Il faudrait reconnaître tout cela, d’abord pour mesurer l’ampleur du danger, ensuite pour envisager, s’il est encore temps, quelque chose qui ressemble à une réflexion et à une évolution à contre-courant. La nécessité de cette reconnaissance est absolue; elle va également jusqu’aux occurrences les plus concrètes, les plus immédiates. Si nous ne reconnaissons pas que c’est tout notre système qui est pervers, nous n’obtiendrons jamais l’accord d’une Chine ou d’une Inde pour réduire leurs émissions de carbone de 80% d’ici 2050, car leur critique est irréfutable. (Dito: “En nous obligeant à réduire les émissions comme vous, vous perpétuez, un cran plus bas, notre situation d’infériorité dans votre système”).

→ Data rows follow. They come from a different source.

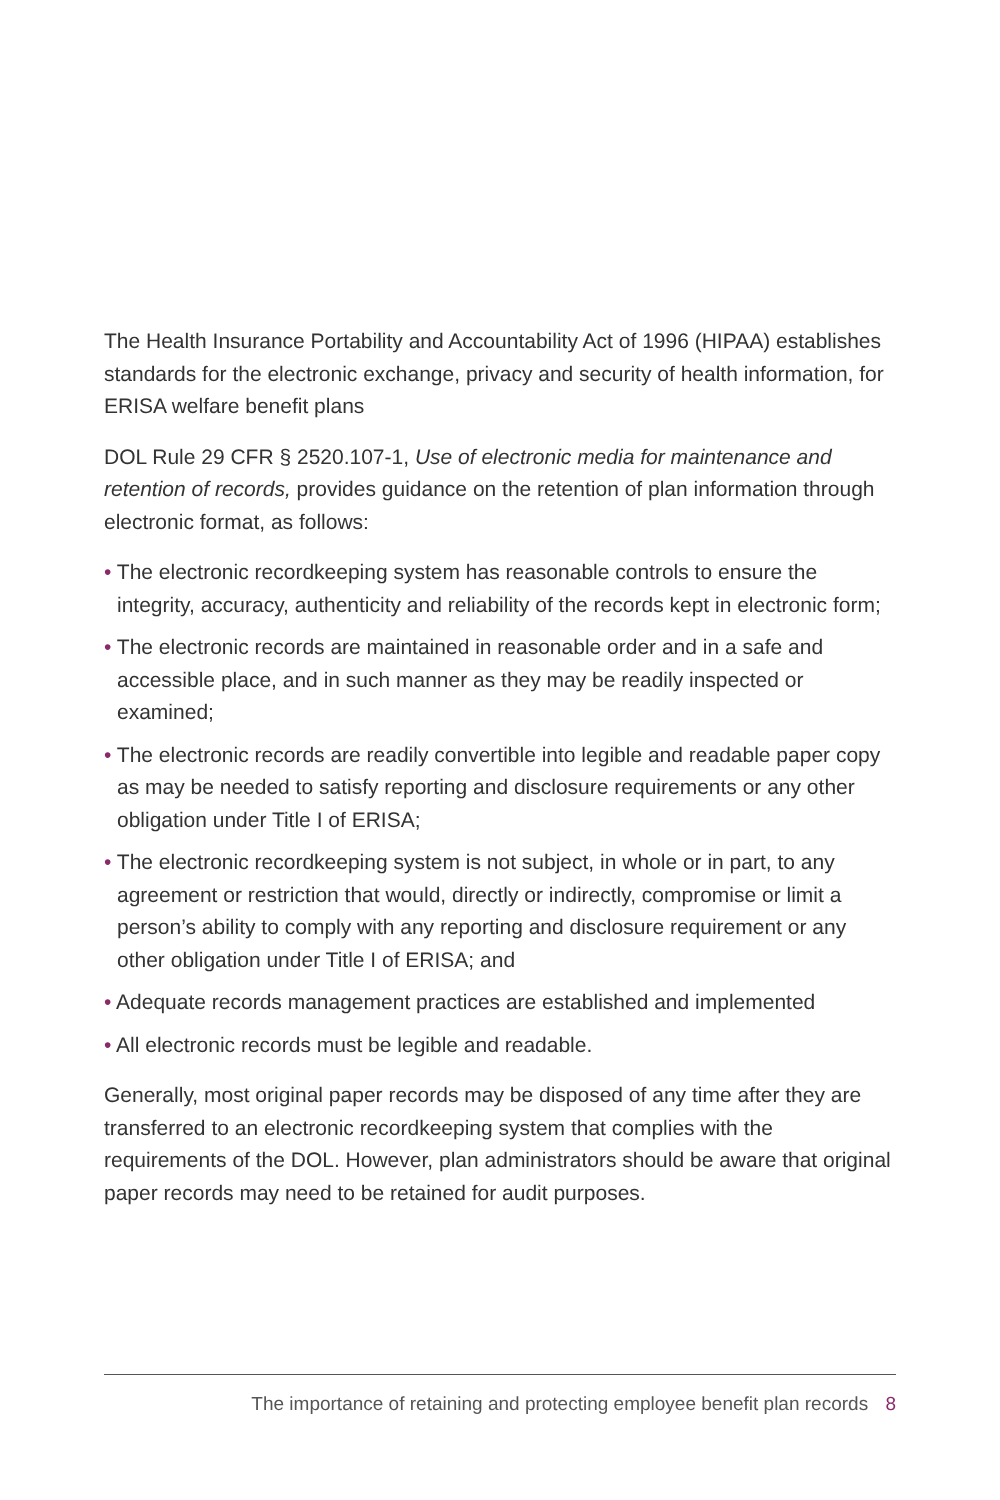The Health Insurance Portability and Accountability Act of 1996 (HIPAA) establishes standards for the electronic exchange, privacy and security of health information, for ERISA welfare benefit plans
DOL Rule 29 CFR § 2520.107-1, Use of electronic media for maintenance and retention of records, provides guidance on the retention of plan information through electronic format, as follows:
• The electronic recordkeeping system has reasonable controls to ensure the integrity, accuracy, authenticity and reliability of the records kept in electronic form;
• The electronic records are maintained in reasonable order and in a safe and accessible place, and in such manner as they may be readily inspected or examined;
• The electronic records are readily convertible into legible and readable paper copy as may be needed to satisfy reporting and disclosure requirements or any other obligation under Title I of ERISA;
• The electronic recordkeeping system is not subject, in whole or in part, to any agreement or restriction that would, directly or indirectly, compromise or limit a person’s ability to comply with any reporting and disclosure requirement or any other obligation under Title I of ERISA; and
• Adequate records management practices are established and implemented
• All electronic records must be legible and readable.
Generally, most original paper records may be disposed of any time after they are transferred to an electronic recordkeeping system that complies with the requirements of the DOL. However, plan administrators should be aware that original paper records may need to be retained for audit purposes.
The importance of retaining and protecting employee benefit plan records 8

Si nous disions à la Chine et à l’Inde que nous voulons 80% en moins comme première mesure, avant de répudier entièrement ce système pour trouver autre chose où, en un sens, tout le monde se retrouverait à égalité “sur la ligne de départ”, alors ils prêteraient peut-être l’oreille, puis l’attention.
Cela, nous ne le ferons jamais de propos délibéré dans les conditions actuelles, à moins de mettre Charles à la place de Barroso (à condition d'habiller Barroso en Prince de Galles), et de lui permettre d'imposer sa politique au G8. Notre psychologie se refuse à autoriser une telle révolution de la pensée que serait la reconnaissance de cette erreur. Il nous reste une révolution psychologique, inattendue dans sa constitution et son explosion, imprévue dans ses effets, comme toute révolution. (Sur ce dernier point, notre hypothèse de la nécessité d’une victime expiatoire et paroxystique, qui serait en même temps un déchaînement psychologique, qui ne peut être que la mort de l’American Dream, – cette clef de voûte psychologique du système, – voir la conclusion de notre F&C du 18 juin 2009.)